• **AVAILABLE DATA**:
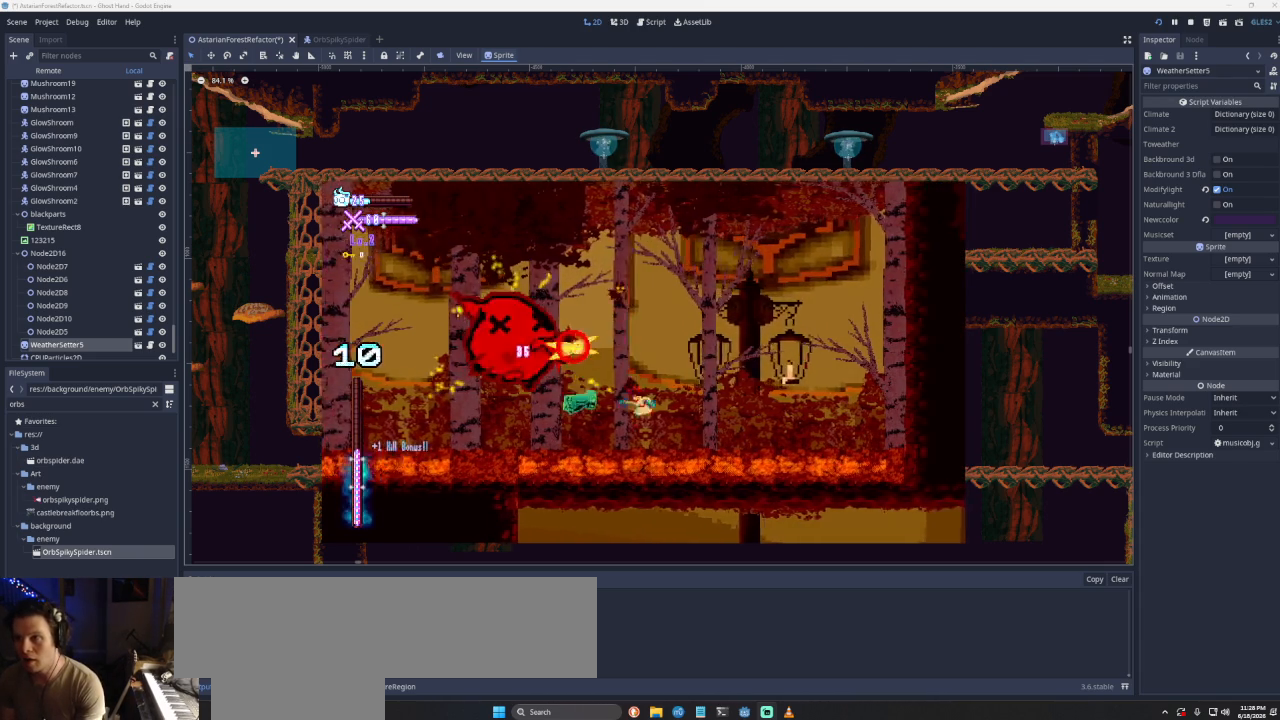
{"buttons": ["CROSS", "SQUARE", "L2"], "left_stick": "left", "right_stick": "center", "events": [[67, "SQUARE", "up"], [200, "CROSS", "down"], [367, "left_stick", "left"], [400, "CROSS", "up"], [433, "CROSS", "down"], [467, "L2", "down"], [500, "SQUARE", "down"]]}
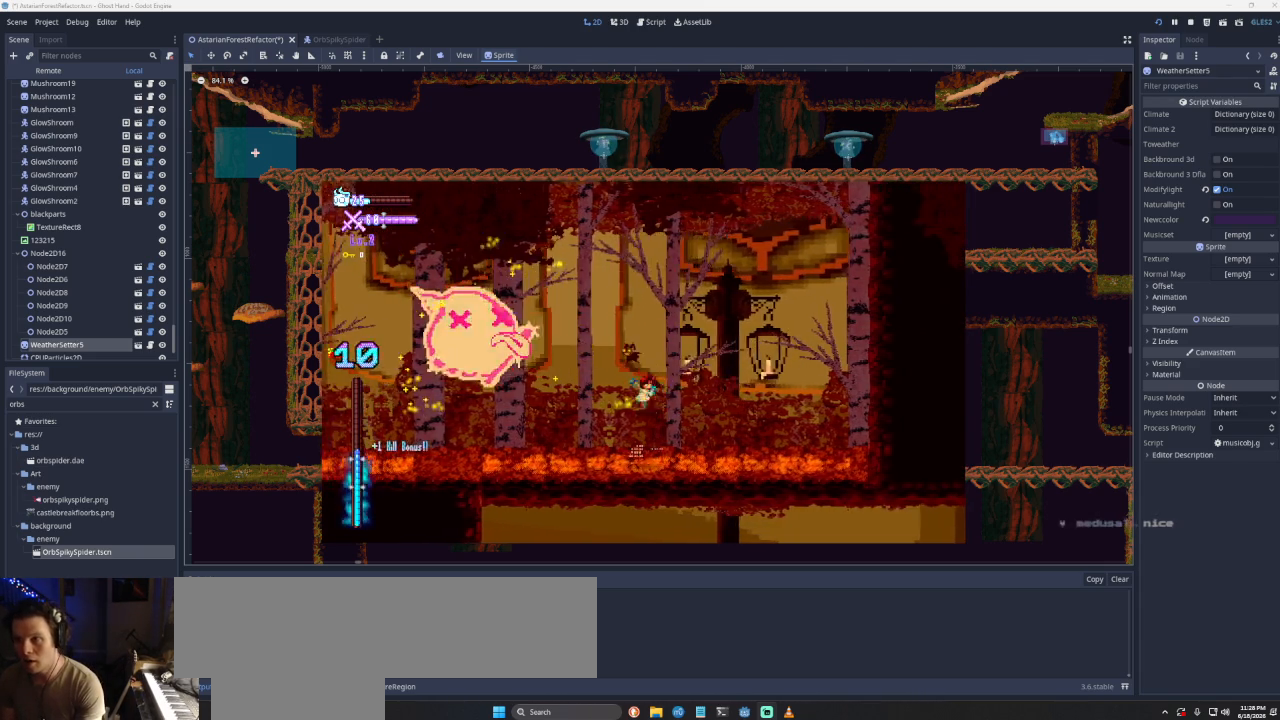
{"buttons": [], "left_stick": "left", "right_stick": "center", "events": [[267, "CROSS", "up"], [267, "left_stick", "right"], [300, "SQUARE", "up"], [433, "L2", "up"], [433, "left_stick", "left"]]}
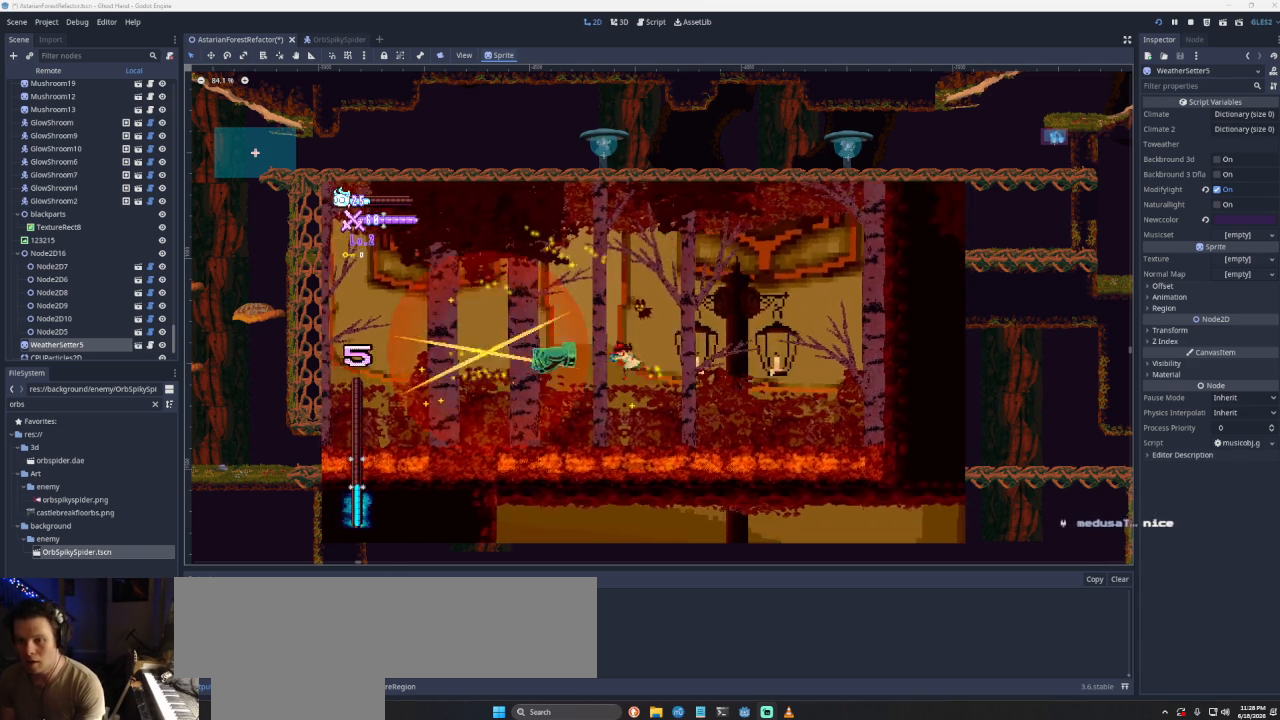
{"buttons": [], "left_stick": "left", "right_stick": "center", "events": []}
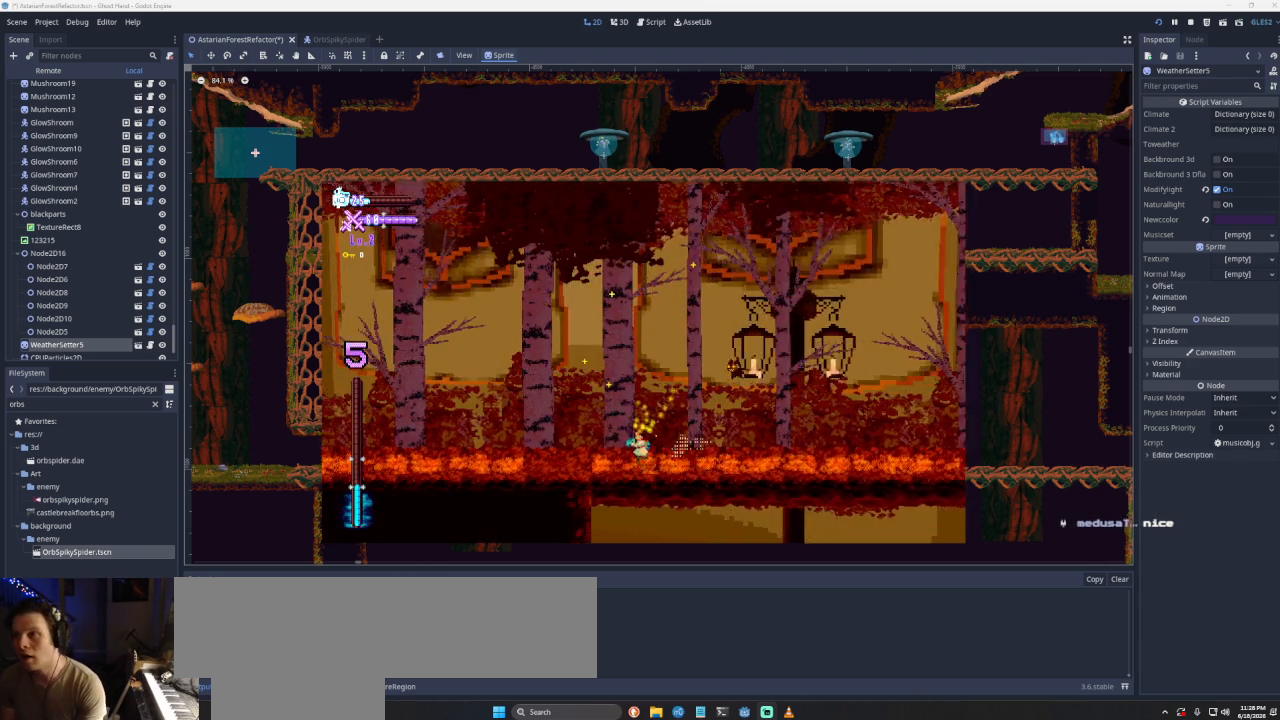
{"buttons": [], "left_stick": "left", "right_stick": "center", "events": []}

• **THE PROBLEM**: Output the complete listing exactly. Pictures stay out.

• **SOLUTION TO THIS PROBLEM**:
{"buttons": ["CROSS", "SQUARE", "L2"], "left_stick": "left", "right_stick": "center", "events": [[67, "SQUARE", "up"], [200, "CROSS", "down"], [367, "left_stick", "left"], [400, "CROSS", "up"], [433, "CROSS", "down"], [467, "L2", "down"], [500, "SQUARE", "down"]]}
{"buttons": [], "left_stick": "left", "right_stick": "center", "events": [[267, "CROSS", "up"], [267, "left_stick", "right"], [300, "SQUARE", "up"], [433, "L2", "up"], [433, "left_stick", "left"]]}
{"buttons": [], "left_stick": "left", "right_stick": "center", "events": []}
{"buttons": [], "left_stick": "left", "right_stick": "center", "events": []}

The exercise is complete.